* [EXERCISE A]: According to the text on the Bridgetown Initiative, how much in additional lending instruments does the Initiative call on multilateral development banks to add?
* [EXERCISE B]: Continue the essay on the Bridgetown Initiative, starting right after its final sentence.

Start of TEXT SHOWN

How the Bridgetown Initiative helps reimagine the world order

Brurce M. Mecca, Senior Analyst at Climateworks Centre, @Brurce

I have been working on climate change in Indonesia and Southeast Asia throughout my career, and being in this field has taught me how the Western conventional way of thinking has contributed to the unjust and unfriendly nature of international climate negotiations for the Global South. For example, it was not until recently, during the 2022 United Nations Climate Change Conference (COP27), that states parties to the United Nations Framework Convention on Climate Change (UNFCC) agreed to the establishment of a Loss and Damage Fund for nations most vulnerable to the climate crisis. This came 32 years after the small island state of Vanuatu introduced such an idea in 1991. The long delay reveals how Western powers, including the United States, are, for the most part, reluctant to be held liable for climate crises despite having been responsible for 92 percent of global greenhouse gas emissions.

Barbados Prime Minister Mia Mottley made another historic breakthrough during COP27, when she presented the 2022 Bridgetown Initiative for the Reform of the Global Financial Architecture. The Initiative proposes a systemic reform of global finances to better respond to climate crises. Indeed, Global South countries’ needs for climate financing will only increase in the coming years. In addition to unblocking financing flows for these nations, the international community also needs to ensure that it does not come at the expense of Global South countries’ efforts to improve the living standards of their populations. The Bridgetown Initiative urges the International Monetary Fund to increase available emergency liquidity, calls for multilateral development banks to add $1 trillion in lending instruments, and encourages private investments for climate resilience backed by multilateral institutions. In essence, the Initiative provides practical solutions to make sure that climate finance will always be available for developing countries that are impacted by major climate crises and are already burdened by high-interest debt repayment.

End of TEXT SHOWN
Start of SOURCE MATERIAL

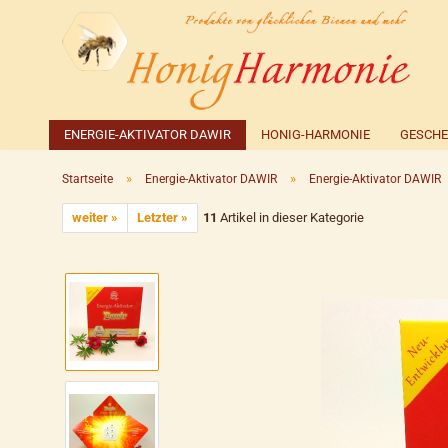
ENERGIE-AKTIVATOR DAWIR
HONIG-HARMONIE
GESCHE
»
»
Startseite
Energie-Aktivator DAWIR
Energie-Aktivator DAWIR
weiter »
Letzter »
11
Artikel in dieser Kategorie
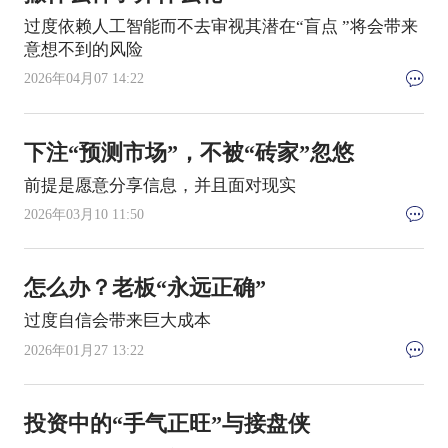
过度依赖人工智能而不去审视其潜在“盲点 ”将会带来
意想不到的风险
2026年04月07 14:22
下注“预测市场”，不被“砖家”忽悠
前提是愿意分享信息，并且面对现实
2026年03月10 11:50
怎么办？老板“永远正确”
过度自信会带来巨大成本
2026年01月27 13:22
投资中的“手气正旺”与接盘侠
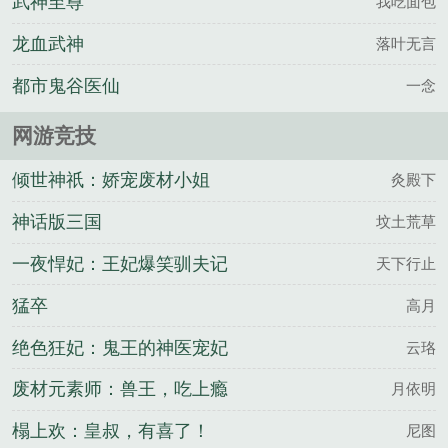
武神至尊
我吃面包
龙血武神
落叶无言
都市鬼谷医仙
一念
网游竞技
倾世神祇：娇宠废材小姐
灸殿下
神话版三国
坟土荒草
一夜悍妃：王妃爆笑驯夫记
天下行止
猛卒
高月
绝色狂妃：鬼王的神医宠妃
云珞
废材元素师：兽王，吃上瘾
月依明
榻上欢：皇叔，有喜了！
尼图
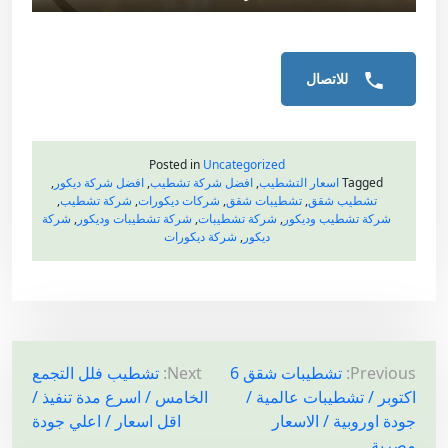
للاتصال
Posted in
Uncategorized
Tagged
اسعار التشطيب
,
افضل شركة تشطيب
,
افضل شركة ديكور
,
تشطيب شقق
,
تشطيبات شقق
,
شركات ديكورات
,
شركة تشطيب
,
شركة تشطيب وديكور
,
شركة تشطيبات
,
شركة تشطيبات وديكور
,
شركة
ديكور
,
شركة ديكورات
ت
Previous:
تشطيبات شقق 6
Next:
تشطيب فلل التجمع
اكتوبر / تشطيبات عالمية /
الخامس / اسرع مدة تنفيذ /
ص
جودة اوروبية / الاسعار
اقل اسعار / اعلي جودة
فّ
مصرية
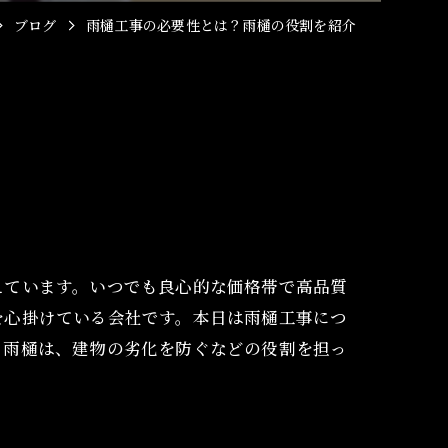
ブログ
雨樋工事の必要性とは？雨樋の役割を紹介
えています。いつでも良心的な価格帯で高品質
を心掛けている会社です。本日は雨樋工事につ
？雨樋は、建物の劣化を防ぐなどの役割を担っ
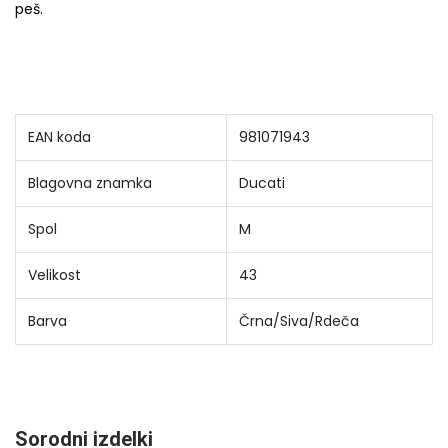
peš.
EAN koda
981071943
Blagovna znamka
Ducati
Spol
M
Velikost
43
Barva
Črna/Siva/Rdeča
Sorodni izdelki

End of SOURCE MATERIAL

* [REPLY A]: $1 trillion.

* [REPLY B]:
The core appeal of the Bridgetown Initiative lies in its pragmatic approach to ensuring that we transform the global financial system to unlock at least $35 trillion to meet the 2030 climate target of keeping global warming below 1.5 degrees Celsius. The Initiative came out of necessity and did not shy away from acknowledging that many of the existing climate solutions are simply not enough. It is relevant for all Global South countries—including Indonesia—that face challenges to accessing the financing critical for climate mitigation, adaptation, and resilience.

More broadly, the Bridgetown Initiative has helped me understand our global financial architecture. I can now reimagine what fair and balanced global climate governance could look like. As much as the world needs pragmatic solutions such as the Bridgetown Initiative to combat climate change, much work still needs to be done to reshape global climate governance—including how we delineate climate responsibilities and rights. If there is today greater consensus on Global South countries’ right to access climate financing, Western powers must also be held accountable for their historical emissions, which represent more than 90% of current greenhouse gases. In other words, Western powers’ responsibilities do not stop at providing access to finance for the Global South. The West also needs to strive to achieve negative emissions—deliberately removing greenhouse gases from the atmosphere before it is too late. Bhutan is currently one of the very few carbon-negative countries in the world. It absorbs roughly seven million tonnes of carbon dioxide annually and only produces around two million tonnes. While Bhutan’s context is obviously different from most Western countries, there is an opportunity for the latter to learn from this nation’s success.